The tech nightmare in a cyber-police state
India is a huge market for the smartphone industry, commanding millions of members across various social networks such as WhatsApp (which has a huge user base). Connectivity barriers continue to fall across the country, helping bring people closer together than ever before. However, such progress does not mask a dark side that is already at work. One of the measures to deal with the protests among the Muslim community (who make up 20% of the population) against discriminatory actions against it was to cut off their Internet connection. This disconnection allowed the repression to be overlooked by worldwide media coverage as word could not get out. In fact, such retaliation has happened for over ten times, in carefully zoned out areas at times.
This example, among many others, underlines the danger of mass application in countries that are socially and religiously fragmented. There is the lingering fear that Aarogya Setu happens to be but the first step in a large-scale phenomenon, and is therefore legitimate. For the state to consult and store medical data is one thing, but for it to apply such thinking across religious lines is a totally different affair. The consequences would be, of course, potentially much more explosive (especially with Bluetooth monitoring) in countries where the geographical distribution, including slum areas, is based on one's religious affiliation.

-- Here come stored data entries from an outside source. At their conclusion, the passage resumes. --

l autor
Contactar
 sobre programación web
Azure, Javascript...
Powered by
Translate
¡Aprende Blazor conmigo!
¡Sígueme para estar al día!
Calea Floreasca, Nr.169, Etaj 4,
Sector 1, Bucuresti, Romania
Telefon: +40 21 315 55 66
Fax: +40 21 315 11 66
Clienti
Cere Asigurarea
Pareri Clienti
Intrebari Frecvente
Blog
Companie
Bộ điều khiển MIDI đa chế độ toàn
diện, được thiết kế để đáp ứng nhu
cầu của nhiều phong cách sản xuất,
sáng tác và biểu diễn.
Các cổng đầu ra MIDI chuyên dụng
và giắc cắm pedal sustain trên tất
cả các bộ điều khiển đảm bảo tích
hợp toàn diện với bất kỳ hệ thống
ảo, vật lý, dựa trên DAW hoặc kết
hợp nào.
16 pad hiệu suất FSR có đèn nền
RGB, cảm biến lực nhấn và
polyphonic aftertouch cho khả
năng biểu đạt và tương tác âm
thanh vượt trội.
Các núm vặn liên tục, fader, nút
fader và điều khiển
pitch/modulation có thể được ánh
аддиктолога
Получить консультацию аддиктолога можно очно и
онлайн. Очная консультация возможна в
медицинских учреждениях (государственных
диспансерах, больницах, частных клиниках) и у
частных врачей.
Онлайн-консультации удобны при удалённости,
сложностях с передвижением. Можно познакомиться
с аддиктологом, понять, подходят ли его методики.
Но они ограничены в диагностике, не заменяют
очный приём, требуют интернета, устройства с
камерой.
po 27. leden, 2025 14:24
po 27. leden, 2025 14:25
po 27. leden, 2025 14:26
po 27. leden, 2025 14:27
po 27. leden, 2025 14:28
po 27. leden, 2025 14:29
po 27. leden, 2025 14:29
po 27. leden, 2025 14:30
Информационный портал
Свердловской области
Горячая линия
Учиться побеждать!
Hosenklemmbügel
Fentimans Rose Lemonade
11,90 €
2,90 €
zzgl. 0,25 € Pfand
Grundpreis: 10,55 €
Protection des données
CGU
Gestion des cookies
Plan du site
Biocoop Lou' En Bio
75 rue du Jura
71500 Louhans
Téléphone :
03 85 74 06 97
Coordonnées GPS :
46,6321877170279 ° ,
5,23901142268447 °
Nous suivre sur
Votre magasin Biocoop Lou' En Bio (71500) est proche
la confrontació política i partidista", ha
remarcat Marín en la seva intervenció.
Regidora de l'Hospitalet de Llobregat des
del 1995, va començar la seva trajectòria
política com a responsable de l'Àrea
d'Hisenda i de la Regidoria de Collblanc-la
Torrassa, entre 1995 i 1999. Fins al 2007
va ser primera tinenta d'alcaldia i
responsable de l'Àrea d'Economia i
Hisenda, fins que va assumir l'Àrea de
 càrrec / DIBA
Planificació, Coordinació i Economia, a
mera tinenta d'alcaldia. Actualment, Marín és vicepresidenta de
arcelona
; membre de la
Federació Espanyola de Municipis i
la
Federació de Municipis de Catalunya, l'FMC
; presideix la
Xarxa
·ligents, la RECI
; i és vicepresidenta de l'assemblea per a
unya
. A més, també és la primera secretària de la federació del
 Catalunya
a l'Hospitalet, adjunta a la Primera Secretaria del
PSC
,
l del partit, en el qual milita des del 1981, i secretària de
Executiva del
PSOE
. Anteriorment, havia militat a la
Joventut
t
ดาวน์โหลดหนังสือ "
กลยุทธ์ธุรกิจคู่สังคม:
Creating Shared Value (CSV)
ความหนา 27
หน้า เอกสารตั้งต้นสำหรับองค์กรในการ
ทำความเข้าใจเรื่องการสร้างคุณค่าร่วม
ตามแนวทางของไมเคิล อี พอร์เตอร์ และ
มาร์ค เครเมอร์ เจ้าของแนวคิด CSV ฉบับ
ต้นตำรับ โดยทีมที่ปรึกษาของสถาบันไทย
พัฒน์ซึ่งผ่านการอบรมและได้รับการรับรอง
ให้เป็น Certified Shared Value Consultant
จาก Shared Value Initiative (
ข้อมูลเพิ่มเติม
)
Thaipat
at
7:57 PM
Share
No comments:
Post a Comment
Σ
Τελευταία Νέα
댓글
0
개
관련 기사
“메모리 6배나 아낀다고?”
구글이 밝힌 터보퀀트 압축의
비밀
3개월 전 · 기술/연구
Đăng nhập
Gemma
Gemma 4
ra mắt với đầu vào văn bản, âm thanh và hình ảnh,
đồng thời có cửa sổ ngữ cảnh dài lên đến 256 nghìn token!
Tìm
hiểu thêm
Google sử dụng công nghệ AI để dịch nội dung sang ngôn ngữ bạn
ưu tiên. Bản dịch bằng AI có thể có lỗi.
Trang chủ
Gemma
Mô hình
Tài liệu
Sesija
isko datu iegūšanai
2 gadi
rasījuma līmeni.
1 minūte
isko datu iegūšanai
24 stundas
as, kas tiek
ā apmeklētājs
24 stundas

There are risks within India that concern the use of this app. After all, the country has experienced a bloody separation between India and Pakistan, resulting in millions of deaths and huge population displacements. The wounds from this episode still remain fresh in the memories of the people, as evidenced by the Kashmir situation and the resurgence of Hindu nationalism while rejecting religious minorities. Establishing of a cyber-police state would certainly drag the world's largest democracy into an authoritarian regime.